Australian Paper is moving ahead with its five-year, $200 million capital investment program at its Maryvale paper mill in Victoria’s Latrobe Valley. The company committed $51 million in the second year of the program to upgrade key strategic infrastructure, according to AP’s 2018 Sustainability Report. Source: Philip Hopkins for Timberbiz
These investments, which will boost production and efficiency, include:
- $17.5 million on the upgrade of the R5 recovery boiler, which is a key piece of the power generation infrastructure that makes the Maryvale Mill Victoria’s largest producer of baseload renewable energy.
- $15m on the rebuild of the M4 Wet End, Maryvale’s largest paper machine that produces 225,000 tonnes per annum of high-quality board for Australia’s surging packaging market.
- $5.5m on restoration of the Lime Kiln, which is 106 metres long, operates at 1000 degrees Centigrade and is central to the factory’s chemical recovery process.
The strategic investment is one of four main elements being developed by AP to secure its future. The other three are global competitiveness, innovation and a sustainable fibre supply, says the sustainability report.
To remain globally competitive, AP’s planned $600 million Energy from Waste plant at the Maryvale site aims to provide base load energy security to the paper mill in the face of rising gas and electricity costs.
Being developed in partnership with Suez Recycling and Recovery, the plant will generate 225 megawatts of thermal energy – steam – to help run the mill. About 650,000 tonnes per annum of non-hazardous residual waste is required to run the plant – waste that would otherwise be sent to landfill.
The plan is to use municipal solid waste (MSW) for about 80% of the fuel output to the EfW plant, sourced from long-term contracts with councils, mainly in south-east Melbourne and Gippsland. MSW is waste from household rubbish, not recyclable collections. The remaining 20 per cent will come from commercial and industrial waste.
AP says the plant will reduce Victoria’s net emissions by about 543,000 tonnes annually. The technology has received the approval of the Environment Protection Authority.
The report says the BioPathways Partnership with Federation Training and Federation University, is a key innovation plank, designed to support Gippsland’s future biomanufacturing training needs.
“The project aims to develop accredited biomanufacturing training to support a Gippsland bioeconomy and future opportunities for Australian Paper,” the report says.
The Maryvale mill produces more than 600,000 tonnes of lignin-based biofuel annually.
“In the future, this could be processed into a range of new generation bio-products,” the report says. These include substitutes for plastics, complex chemicals and fuels and carbon fibre.

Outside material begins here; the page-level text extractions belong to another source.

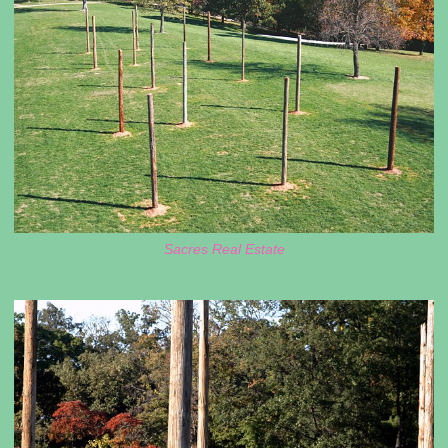
Sacres Real Estate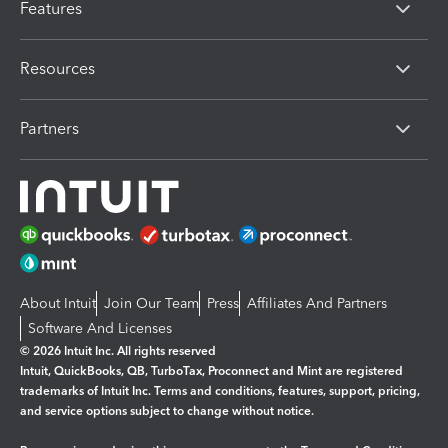
Features
Resources
Partners
About Intuit
Join Our Team
Press
Affiliates And Partners
Software And Licenses
© 2026 Intuit Inc. All rights reserved
Intuit, QuickBooks, QB, TurboTax, Proconnect and Mint are registered
trademarks of Intuit Inc. Terms and conditions, features, support, pricing,
and service options subject to change without notice.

Australian Paper is also investigating with Mainstream Aquaculture a potential aquaculture plant in the Latrobe Valley. The facility would operate separately, leveraging Maryvale’s oxygenation, water heating and water treatment capacity. A feasibility study is expected to be announced later this year.
The sustainability report notes that the Maryvale paper mill uses just under 1.7m tonnes of certified wood per year, with 68% plantation timber, 26% regrowth native timber from VicForests, and 6% from sawmill wood chip residues.
It points out Victoria’s high level of biodiversity protection. The United Nations Convention on Biological diversity has an international target for at least 17% of forests to be protected for biodiversity. In Victoria, 85% is managed for biodiversity protection – well above the international target of 17%, the sustainability report says.